::: Source passage :::

As a result, blood may pool and lead to thrombosis, or creating clots that could potentially lodge in an artery particularly in the brain leading to a stroke.
People with AF have a five times higher risk of suffering a stroke than the general population, and are also at high risk for heart failure, chronic fatigue and other heart rhythm problems.
"Anticoagulant therapy may be necessary for preventing thromboembolic stroke, yet few at-risk patients probably receive appropriate and potentially life-saving prophylactic therapy," Prof. Kakkar said, adding that GARFIELD aims to better understand the effectiveness and application of therapies.
Monitoring of ICD patients speeds detection
The remote monitoring of patients with implantable cardiac devices (ICD) is believed to be a remedy for improving patient safety, streamlining hospital visits and enhancing the surveillance of both device- or patient-related clinical data.
Yet there has not been sufficient clinical evidence to support these assumptions about remote monitoring.

::: Data :::

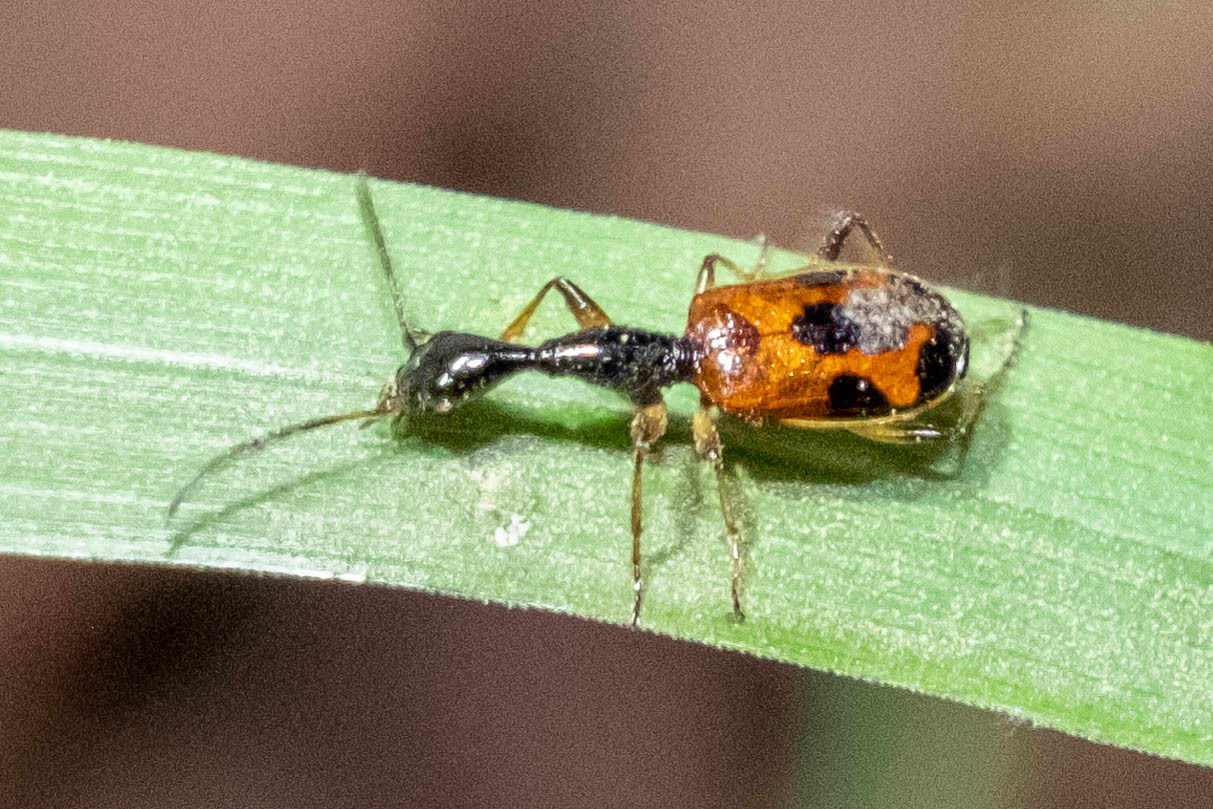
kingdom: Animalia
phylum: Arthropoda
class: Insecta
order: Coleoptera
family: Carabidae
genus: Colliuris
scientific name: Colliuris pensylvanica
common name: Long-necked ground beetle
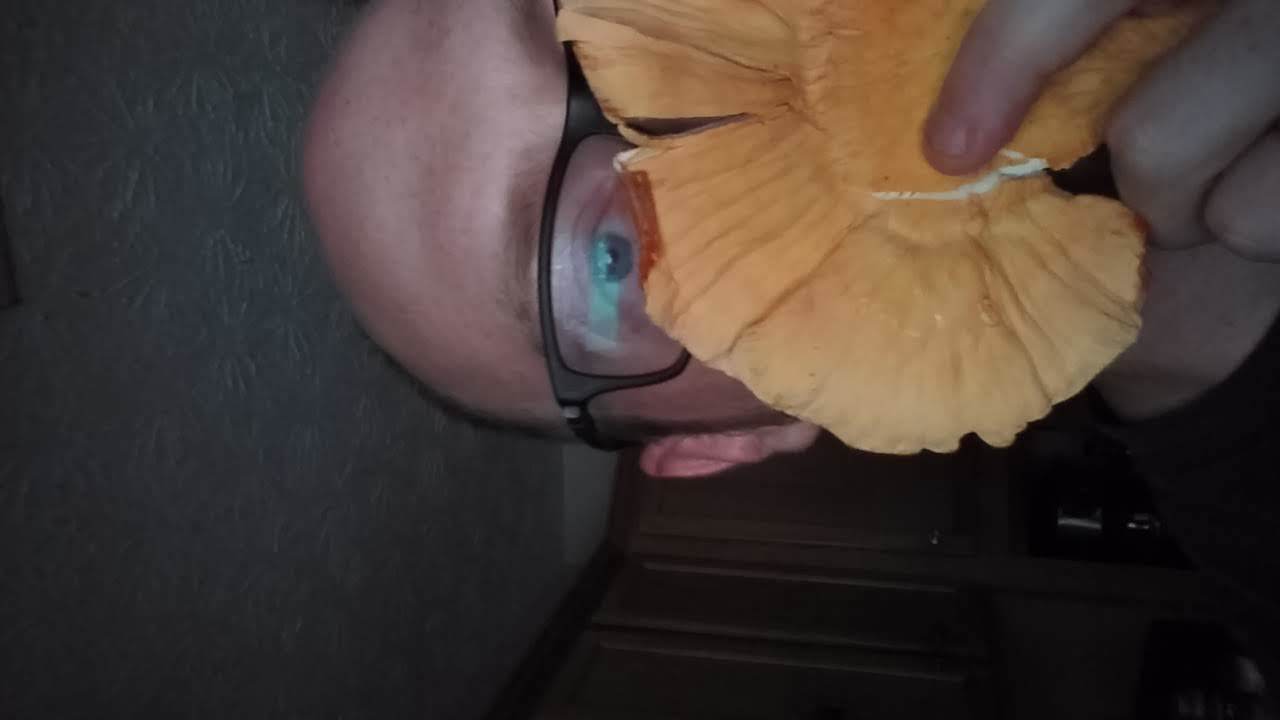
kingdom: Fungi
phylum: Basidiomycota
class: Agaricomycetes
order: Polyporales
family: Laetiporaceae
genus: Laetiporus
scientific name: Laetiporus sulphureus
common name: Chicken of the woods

:::

Please reproduce the passage on atrial fibrillation and cardiac device monitoring word for word, in full. These lines were taken from a separate source.

As a result, blood may pool and lead to thrombosis, or creating clots that could potentially lodge in an artery particularly in the brain leading to a stroke.
People with AF have a five times higher risk of suffering a stroke than the general population, and are also at high risk for heart failure, chronic fatigue and other heart rhythm problems.
"Anticoagulant therapy may be necessary for preventing thromboembolic stroke, yet few at-risk patients probably receive appropriate and potentially life-saving prophylactic therapy," Prof. Kakkar said, adding that GARFIELD aims to better understand the effectiveness and application of therapies.
Monitoring of ICD patients speeds detection
The remote monitoring of patients with implantable cardiac devices (ICD) is believed to be a remedy for improving patient safety, streamlining hospital visits and enhancing the surveillance of both device- or patient-related clinical data.
Yet there has not been sufficient clinical evidence to support these assumptions about remote monitoring.